= United States Army Logistics Management College =

The United States Army Logistics Management College (ALMC) is a forerunner of the Army Sustainment University (ASU) located at Fort Gregg-Adams, Virginia. ASU is a subordinate school of the United States Army Combined Arms Support Command.

The Army Logistics Management College's role was to develop and present quality education programs in logistics science, management science, and acquisition management to personnel of the Department of Defense, other Federal agencies, and foreign governments. In addition, ALMC offered research and consulting services that contributed to materiel readiness and improvement in acquisition and logistics management.

== History ==

=== Army Logistics Management Center (1954-1987) ===
The origin of ALMC was a 12-week Army Supply Management Course established on 1 July 1954 at Fort Lee, Virginia (now Fort Gregg-Adams). The course was established as a Class II Activity of the Quartermaster General, but with direct control exercised by the Deputy Chief of Staff for Logistics (DCSLOG) at the Department of the Army (DA) level.

On 1 May 1956, the U.S. Army Logistics Management Center (ALMC) was established under the operational control of the Department of the Army Deputy Chief of Staff for Logistics. Shortly thereafter, five new functional courses in management of requirements, procurement, distribution, maintenance, and property disposal were added to the curriculum. In September 1956, the ALMC curriculum expanded again to include correspondence courses and use of accredited instructors in off-campus modes. In September 1958, logistics research and doctrine were added as part of the mission of ALMC.

On 1 August 1962, ALMC was placed under the command of the U.S. Army Materiel Command (AMC). Under AMC, new emphasis was placed on instruction in management of research and development, acquisition management, and on integration of all phases of the life cycle of materiel.

In September 1969, ALMC started the bi-monthly publication of Army Logistician magazine as the official magazine for Army logistics. Its mission was to publish timely, authoritative information on Army and defense logistics plans, programs, policies, operations, procedures, and doctrine for the benefit of all Army personnel, provide a medium for disseminating and exchanging logistics news and information, and create a forum for Soldiers and DA civilians to express original, creative, and innovative ideas about logistics support. In the Summer of 2009, Army Logistician transitioned on its 40th anniversary issue into the Army Sustainment Magazine, continuing its tradition as a much sought-after professional bulletin for logisticians and sustainers around the world.
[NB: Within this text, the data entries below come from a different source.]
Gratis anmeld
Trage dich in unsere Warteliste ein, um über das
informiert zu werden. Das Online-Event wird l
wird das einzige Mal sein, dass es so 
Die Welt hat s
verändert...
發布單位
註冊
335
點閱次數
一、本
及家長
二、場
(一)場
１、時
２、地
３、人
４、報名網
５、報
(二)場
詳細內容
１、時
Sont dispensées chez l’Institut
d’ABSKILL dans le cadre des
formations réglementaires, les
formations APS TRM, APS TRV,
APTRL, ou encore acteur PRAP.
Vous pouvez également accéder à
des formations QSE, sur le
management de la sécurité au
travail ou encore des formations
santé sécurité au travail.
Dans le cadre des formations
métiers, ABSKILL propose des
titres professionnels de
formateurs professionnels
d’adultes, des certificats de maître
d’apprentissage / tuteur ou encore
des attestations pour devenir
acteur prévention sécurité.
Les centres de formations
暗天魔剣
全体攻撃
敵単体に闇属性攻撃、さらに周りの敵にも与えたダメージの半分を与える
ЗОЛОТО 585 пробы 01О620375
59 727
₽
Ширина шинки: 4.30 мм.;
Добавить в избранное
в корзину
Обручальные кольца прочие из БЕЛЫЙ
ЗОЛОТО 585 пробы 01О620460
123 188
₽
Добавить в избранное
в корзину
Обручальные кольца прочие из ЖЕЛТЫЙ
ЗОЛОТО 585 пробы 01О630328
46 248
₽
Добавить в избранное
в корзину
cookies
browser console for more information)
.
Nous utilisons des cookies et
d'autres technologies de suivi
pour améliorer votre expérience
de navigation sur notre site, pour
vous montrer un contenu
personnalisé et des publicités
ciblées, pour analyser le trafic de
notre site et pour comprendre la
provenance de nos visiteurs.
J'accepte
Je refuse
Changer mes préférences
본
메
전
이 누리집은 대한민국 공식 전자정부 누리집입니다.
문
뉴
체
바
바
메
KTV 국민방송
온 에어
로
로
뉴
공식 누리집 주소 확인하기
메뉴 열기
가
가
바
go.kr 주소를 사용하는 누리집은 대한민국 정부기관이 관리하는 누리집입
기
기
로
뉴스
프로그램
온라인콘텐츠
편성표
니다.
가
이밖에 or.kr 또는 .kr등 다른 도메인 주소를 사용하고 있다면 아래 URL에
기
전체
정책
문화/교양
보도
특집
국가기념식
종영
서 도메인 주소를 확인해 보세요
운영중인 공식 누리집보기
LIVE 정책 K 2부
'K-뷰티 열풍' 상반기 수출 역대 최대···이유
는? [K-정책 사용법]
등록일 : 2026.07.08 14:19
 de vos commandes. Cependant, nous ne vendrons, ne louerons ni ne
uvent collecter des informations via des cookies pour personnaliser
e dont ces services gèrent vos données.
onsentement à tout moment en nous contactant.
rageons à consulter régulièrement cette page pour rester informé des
On 21 July 1970, a new four-story brick academic building called Bunker Hall was dedicated on Fort Lee and became the center of ALMC.

In March 1973, the Department of the Army approved establishment of two cooperative degree programs between ALMC and the Florida Institute of Technology. These cooperative programs use the instruction received during military programs to award transfer credit towards a Masters degree in logistics.

=== Army Logistics Management College (1987-2009) ===
In August 1987, ALMC was redesignated as the U.S. Army Logistics Management College. ALMC offered courses in logistics leader development, acquisition management, integrated logistics support planning, materiel management, disposal operations management, installation logistics management, environmental management, hazardous materials handling, financial management, decision risk analysis, and quantitative analytical techniques.

On 1 October 1991, ALMC was transferred under the newly established U.S. Army Combined Arms Support Command based at Fort Gregg-Adams (formerly Fort Lee), VA.

In June 1992, ALMC began a program to prepare Captains and First Lieutenants in the Ordnance, Quartermaster, Transportation, Aviation, and Medical branches, to become Company Commanders and staff positions in multifunctional logistics and sustainment battalions. Renamed the Combined Logistics Captains Career Course (CLC3) in March 1999, CLC3 became ALMC's premiere course.

On 1 August 1992, ALMC became an affiliate of the Defense Acquisition University (DAU), a consortium of schools established to raise the level of professionalism in the Department of Defense acquisition workforce.

In September 2002, ALMC received formal accreditation as a non-degree-granting occupational education institution, recognized by the U.S. Department of Education.

ALMC graduated over 30,200 students in Fiscal Year 2002.

In January 2006, the U.S. Army Command and General Staff College (CGSC) established a permanent teaching team at ALMC. The first class of sixty-one students graduated on 19 April 2006.

On 2 July 2009, Army Logistics Management College became the Army Logistics University with the dedication of ALU's new $100 million university campus.This change was brought by as part of the restructuring of the U.S. Army Training and Doctrine Command's (TRADOC) school system, the concurrent 2005 Base and Realignment (BRAC) decision to move the U.S. Army Ordnance Corps and Transportation Corps to Fort Lee, and the creation of the Sustainment Center of Excellence. The occasion was marked by speeches by Congressman Randy Forbes and Deputy Commanding General of TRADOC, Lieutenant General David Valcourt, who described ALU as the logistics center for the U.S. Army.

On 1 May 2023, Army Logistics University was renamed Army Sustainment University.